За два года до постройки Гостиного двора был дан купечеству устав о гильдиях. Преимущество гильдий единственно зависело от суммы объявленного капитала в шестигласной думе. Объявивший капитал от 1000 до 5000 рублей принадлежал к третьей гильдии и мог отправлять мелочной торг, держать трактиры, бани и т. д.
Внесший капитал от 5000 до 10 000 рублей принадлежал ко второй и торговал чем хотел, за исключением держать фабрики и иметь торговлю на судах.
Заявивший капитал от 10 000 до 50 000 рублей и платящий с этой суммы по одному проценту со ста принадлежал к первой гильдии и мог отправлять иностранную торговлю и иметь заводы и проч. Купцы же, объявившие у себя капиталу более 50 000 рублей, имевшие свои корабли и производившие вексельные обороты более чем на 100 000 рублей или два раза избранные заседателями на судах, носили звание «именитого гражданина». Они могли ездить в городе в четыре лошади, иметь загородные дома и сады, также заводы и фабрики и наравне с дворянством освобождались от телесного наказания.

[Выдержки из данных]
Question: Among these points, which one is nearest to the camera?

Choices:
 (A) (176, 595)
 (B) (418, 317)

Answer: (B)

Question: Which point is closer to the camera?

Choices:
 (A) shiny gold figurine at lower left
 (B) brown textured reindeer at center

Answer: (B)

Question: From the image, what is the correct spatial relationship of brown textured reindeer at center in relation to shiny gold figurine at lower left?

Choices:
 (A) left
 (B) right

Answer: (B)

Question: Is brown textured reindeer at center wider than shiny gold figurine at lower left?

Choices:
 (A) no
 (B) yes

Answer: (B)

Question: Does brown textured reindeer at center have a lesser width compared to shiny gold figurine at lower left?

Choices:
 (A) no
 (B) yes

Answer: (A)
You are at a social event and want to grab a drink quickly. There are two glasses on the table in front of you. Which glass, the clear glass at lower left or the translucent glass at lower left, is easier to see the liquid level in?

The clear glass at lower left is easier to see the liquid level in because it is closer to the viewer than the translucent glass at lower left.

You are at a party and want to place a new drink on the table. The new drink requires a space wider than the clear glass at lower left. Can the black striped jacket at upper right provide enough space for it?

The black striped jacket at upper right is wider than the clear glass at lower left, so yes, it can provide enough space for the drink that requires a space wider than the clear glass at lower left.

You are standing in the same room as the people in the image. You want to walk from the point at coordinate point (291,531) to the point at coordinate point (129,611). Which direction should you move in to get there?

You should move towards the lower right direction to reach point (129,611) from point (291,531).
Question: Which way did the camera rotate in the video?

ЧТО НУЖНО СДЕЛАТЬ.
1. Ответьте на вопросы по тексту о купеческих гильдиях:
(a) Какой капитал нужно было объявить, чтобы принадлежать к третьей гильдии?
(b) Чем не могли заниматься купцы второй гильдии?
(c) Во сколько лошадей могли ездить в городе именитые граждане?
2. Верните дословно отрывок текста о купеческих гильдиях: от слов «Заявивший капитал от» по слова «от телесного наказания.» включительно.

ОТВЕТЫ К ЗАДАНИЮ.
1.
(a) От 1000 до 5000 рублей.
(b) Держать фабрики и иметь торговлю на судах.
(c) В четыре лошади.

2.
Заявивший капитал от 10 000 до 50 000 рублей и платящий с этой суммы по одному проценту со ста принадлежал к первой гильдии и мог отправлять иностранную торговлю и иметь заводы и проч. Купцы же, объявившие у себя капиталу более 50 000 рублей, имевшие свои корабли и производившие вексельные обороты более чем на 100 000 рублей или два раза избранные заседателями на судах, носили звание «именитого гражданина». Они могли ездить в городе в четыре лошади, иметь загородные дома и сады, также заводы и фабрики и наравне с дворянством освобождались от телесного наказания.